Work task 1
Answer these questions about the article on the auction of Richard Harris's death-themed art collection:
(a) Around what year did Harris begin assembling his collection?
(b) Roughly how many objects does the collection in the Bonhams sale comprise?
(c) Where and in what year was part of the collection previously displayed?
Work task 2
Can you condense the paragraph beginning "Harris began assembling his trove" in the article on the Harris collection auction into two sentences that keep its main facts?
Work task 3
Carry on the article about the auction of Richard Harris's death-themed art collection from where it stops.

Segment Start: Document segment

In time for Halloween, a large collection of spooky art gathered by late antiques print dealer Richard Harris is now up for auction.
Harris began assembling his trove around 2001, with an especial focus on symbolic representations of death. As he once put it: “I think that everyone ought—not to be obsessed by fact of death, but be aware of the fact that dying is a part of living.” The collection at Bonhams’s “Dance of Death” online sale comprises some 115 objects spanning paintings, photographs, sculptures, and other ephemera.
“Richard felt that while ‘death’ is not the most pleasant of subjects, it is one we all will have to deal with at some point in time. He thought of his collection as a ‘Visual Gateway to the Conversation about Death,’” said Bonhams’s Deborah Ripley, who is overseeing the auction.
Ripley said the popularity of the skull motif, from tattoos to high fashion, points to a contemporary interest in death that has “not diminished but has indeed burgeoned” in recent decades.
“This collection explores some of the origins of this interest throughout millennia and through the lens of many different cultures,” Ripley said.
In his own words, Harris, who died in March at the age of 85, said the uniqueness of his collection lies with its “breadth and depth” and that it is not just a trophy collection of masterpieces. Part of his hoard was previously displayed at the Wellcome Collection Museum in London in 2012.

Segment End: Document segment
Segment Start: Record extracts

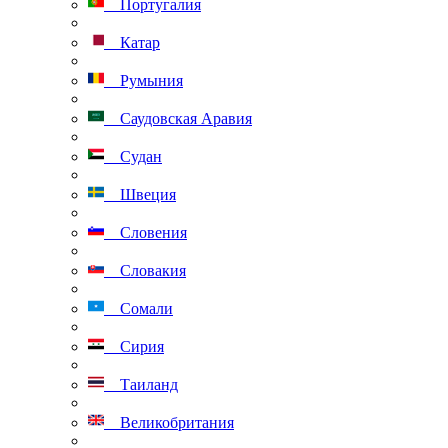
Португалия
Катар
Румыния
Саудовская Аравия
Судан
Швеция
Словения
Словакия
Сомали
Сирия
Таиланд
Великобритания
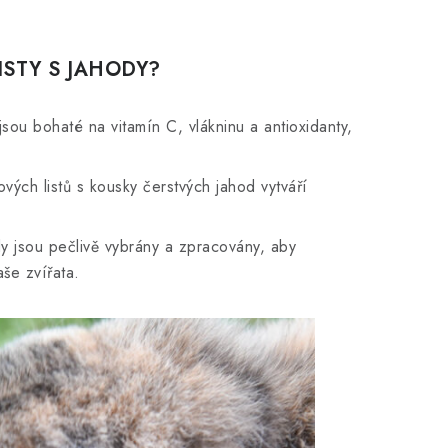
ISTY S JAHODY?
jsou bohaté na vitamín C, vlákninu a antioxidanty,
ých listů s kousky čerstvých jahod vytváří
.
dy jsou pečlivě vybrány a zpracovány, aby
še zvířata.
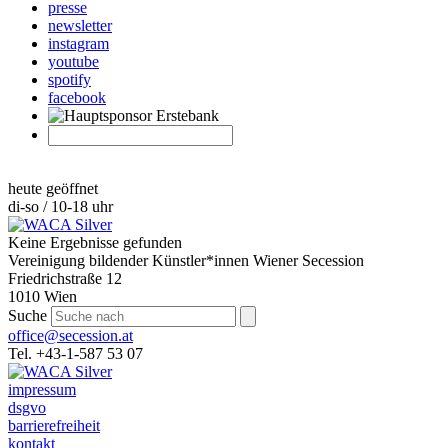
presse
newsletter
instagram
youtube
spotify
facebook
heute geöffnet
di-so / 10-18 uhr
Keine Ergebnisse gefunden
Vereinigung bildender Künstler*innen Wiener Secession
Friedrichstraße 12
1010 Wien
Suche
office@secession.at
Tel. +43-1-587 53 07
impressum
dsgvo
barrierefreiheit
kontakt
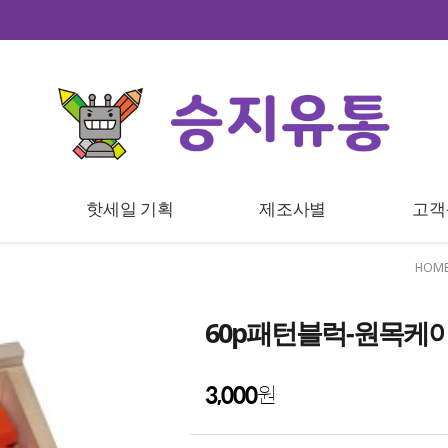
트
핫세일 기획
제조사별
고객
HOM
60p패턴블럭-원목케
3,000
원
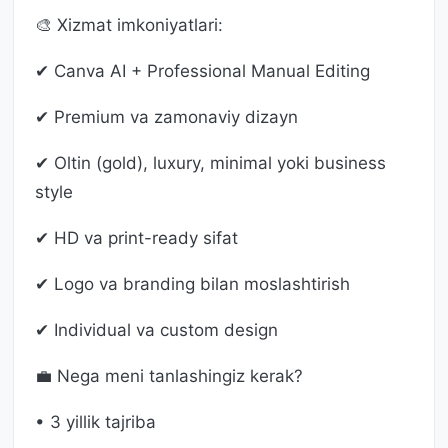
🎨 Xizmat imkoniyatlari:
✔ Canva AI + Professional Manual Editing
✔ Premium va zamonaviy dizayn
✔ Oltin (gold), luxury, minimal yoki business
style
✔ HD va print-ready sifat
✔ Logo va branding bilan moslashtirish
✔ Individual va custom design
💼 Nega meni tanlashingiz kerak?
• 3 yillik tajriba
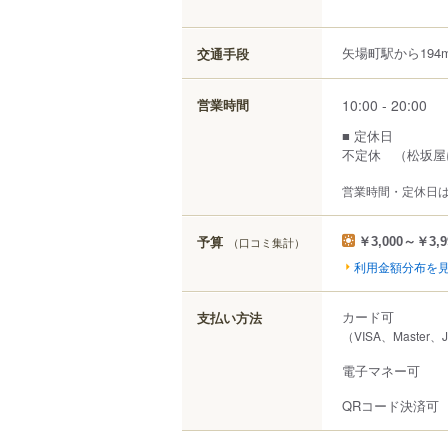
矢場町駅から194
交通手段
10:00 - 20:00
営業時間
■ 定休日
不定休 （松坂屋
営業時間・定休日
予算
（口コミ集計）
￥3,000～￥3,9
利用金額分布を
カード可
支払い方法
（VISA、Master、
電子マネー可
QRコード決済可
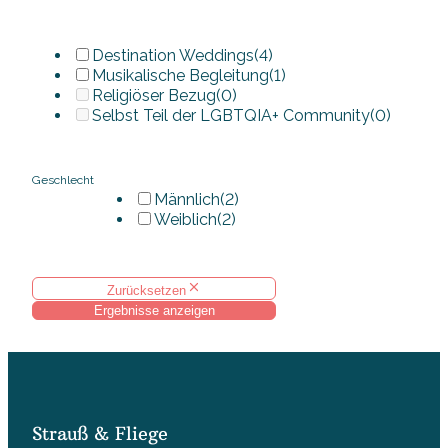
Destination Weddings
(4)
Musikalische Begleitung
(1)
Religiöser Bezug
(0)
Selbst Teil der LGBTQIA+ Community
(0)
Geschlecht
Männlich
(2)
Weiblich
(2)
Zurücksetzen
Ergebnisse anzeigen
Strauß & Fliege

Segment End: Record extracts

Expected answer 1
(a) Around 2001.
(b) Some 115 objects.
(c) At the Wellcome Collection Museum in London, in 2012.

Expected answer 2
Around 2001, Harris began gathering his collection, which focused on symbolic representations of death and reflected his view that people should not be obsessed with death but should be aware that dying is part of living. Bonhams's "Dance of Death" online sale offers some 115 objects from it, including paintings, photographs, sculptures, and other ephemera.

Expected answer 3
“The collection started with my interest in human anatomy both in prints and books of the 17th and 16th centuries,” Harris said in an interview at the time. “I didn’t find enough material that was really wonderful that I thought I’d like to collect and so narrowed that down a bit to skeletons and skulls of the human.”
Bonhams pointed to a few items of particular interest in the sale including a 1891 drawing by Henri de Toulouse-Lautrec using black Conté crayon on paper. Titled La Chronique Medicale, the drawing was made as as study for the cover of a medical journal but was rejected for being too macabre.
Another highlight is a 1497 woodcut print by the northern Renaissance master Albrecht Dürer. That work, The Four Horsemen of the Apocalypse, features the harbingers of the last judgement—Plague, War, Famine and Death—galloping over both kings and peasants without regard. The work is expected to fetch as much as $30,000 at the auction, in line with the greater interest in Old Master prints, according to Bonhams.
Other works of note include photographs by Robert Mapplethorpe and Irving Penn, a large skull painting by Jim Dine and wood sculptures of partially flayed bodies.
The auction runs through November 1.